It's starting to be that time of year that soup is super tasty. My problem with soup is that I worry that I'll be hungry a few hours after eating it. I don't think I usually have that problem, it's just something I worry about when I make delicious vegetable soups. And I love carrot soup, so when I saw a carrot soups that is designed to be made with chickpeas from Smitten Kitchen, one of my favorites. I'm just going to go ahead and give you the link, along with my approval. What I did differently: I discovered the onions I keep on hand were not in good shape. So I used about 10 green onions instead. I also didn't use pita, which actually makes this a gluten free, vegan meal. Another cool thing about this recipe: it uses all things that I always have on hand (except it uses MORE carrots than I usually have on hand).

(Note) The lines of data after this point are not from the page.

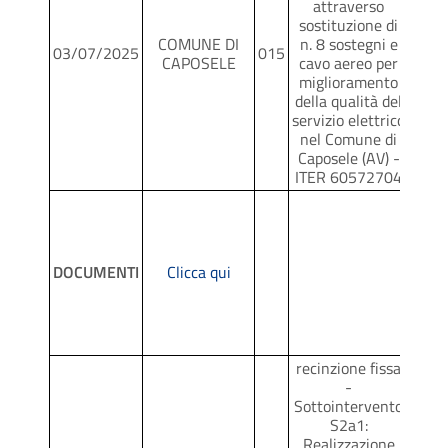
attraverso
sostituzione di
COMUNE DI
n. 8 sostegni e
03/07/2025
015
SCR
CAPOSELE
cavo aereo per
miglioramento
della qualità del
servizio elettrico
nel Comune di
Caposele (AV) -
ITER 60572704
DOCUMENTI
Clicca qui
recinzione fissa
-
Sottointervento
S2a1:
Realizzazione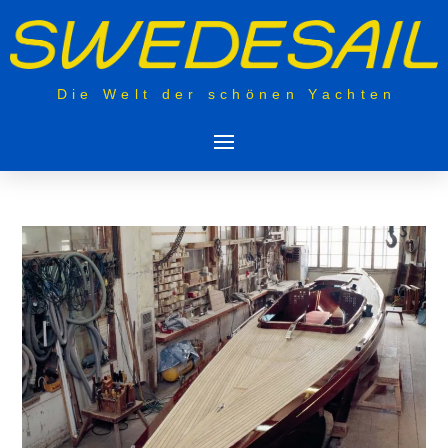
Die Welt der schönen Yachten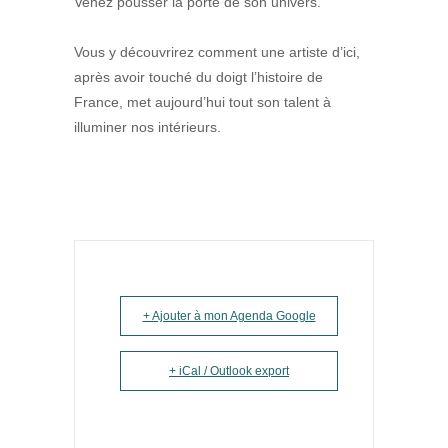
Venez pousser la porte de son univers.
Vous y découvrirez comment une artiste d’ici,
après avoir touché du doigt l’histoire de
France, met aujourd’hui tout son talent à
illuminer nos intérieurs.
+ Ajouter à mon Agenda Google
+ iCal / Outlook export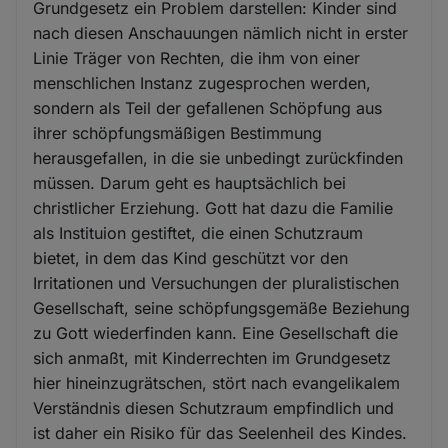
Grundgesetz ein Problem darstellen: Kinder sind
nach diesen Anschauungen nämlich nicht in erster
Linie Träger von Rechten, die ihm von einer
menschlichen Instanz zugesprochen werden,
sondern als Teil der gefallenen Schöpfung aus
ihrer schöpfungsmäßigen Bestimmung
herausgefallen, in die sie unbedingt zurückfinden
müssen. Darum geht es hauptsächlich bei
christlicher Erziehung. Gott hat dazu die Familie
als Instituion gestiftet, die einen Schutzraum
bietet, in dem das Kind geschützt vor den
Irritationen und Versuchungen der pluralistischen
Gesellschaft, seine schöpfungsgemäße Beziehung
zu Gott wiederfinden kann. Eine Gesellschaft die
sich anmaßt, mit Kinderrechten im Grundgesetz
hier hineinzugrätschen, stört nach evangelikalem
Verständnis diesen Schutzraum empfindlich und
ist daher ein Risiko für das Seelenheil des Kindes.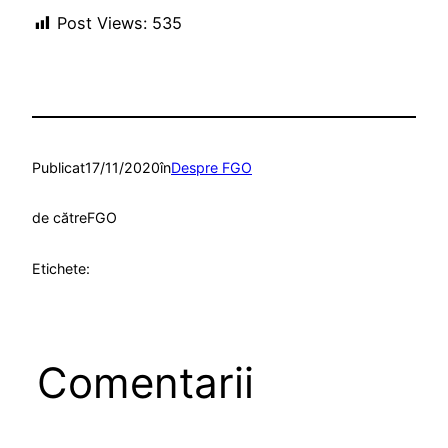
Post Views:
535
Publicat
17/11/2020
în
Despre FGO
de către
FGO
Etichete:
Comentarii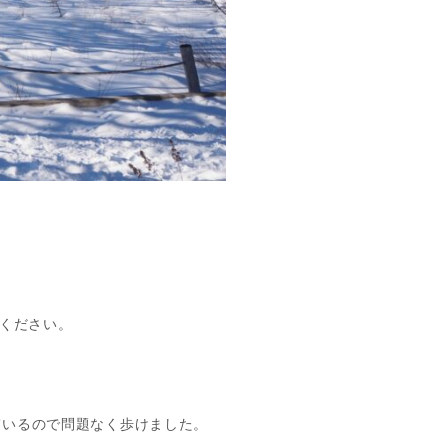
意ください。
ているので問題なく歩けました。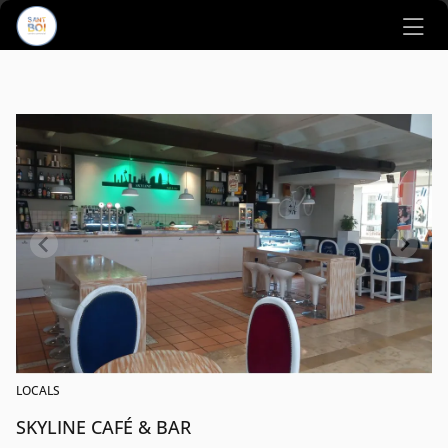
Ir al contenido principal
LOCALS
SKYLINE CAFÉ & BAR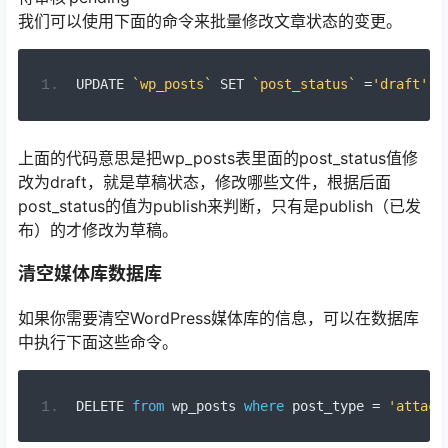
我们可以使用下面的命令来批量修改文章状态的变更。
UPDATE 
`wp_posts`
 SET 
`post_status`
=
'draft'
 W
上面的代码意思是把wp_posts表里面的post_status值修
改为draft，就是草稿状态，修改哪些文件，根据后面
post_status的值为publish来判断，只有是publish（已发
布）的才修改为草稿。
清空媒体库数据库
如果你需要清空WordPress媒体库的信息，可以在数据库
中执行下面这些命令。
DELETE 
from
 wp_posts 
where
 post_type 
=
'attach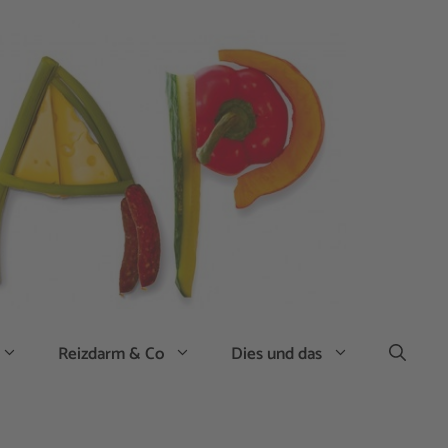
Reizdarm & Co
Dies und das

Carrot soup with tahini and crisped chickpeas
I will say, it's a little involved. None of the components were difficult, but there were 3 of them. Like I said, I skipped the pita, but the other components were definitely worth it. A yogurt (or tahini) sauce is always delicious swirled into soup. And the chickpeas give it a fun texture and a little protein.
Also the picture above shows my new favorite way of transporting/storing food: in Mason jars! The seals are tight, they are reusable and dishwasher safe, and they are super cheap (compared with all the tupperware out there). Perhaps I will include some of my salad-in-a-jar recipes I've been eating for lunch.
I'll try to post more. I have lots of pictures of desserts I've made lately, but then I lost the recipes :-).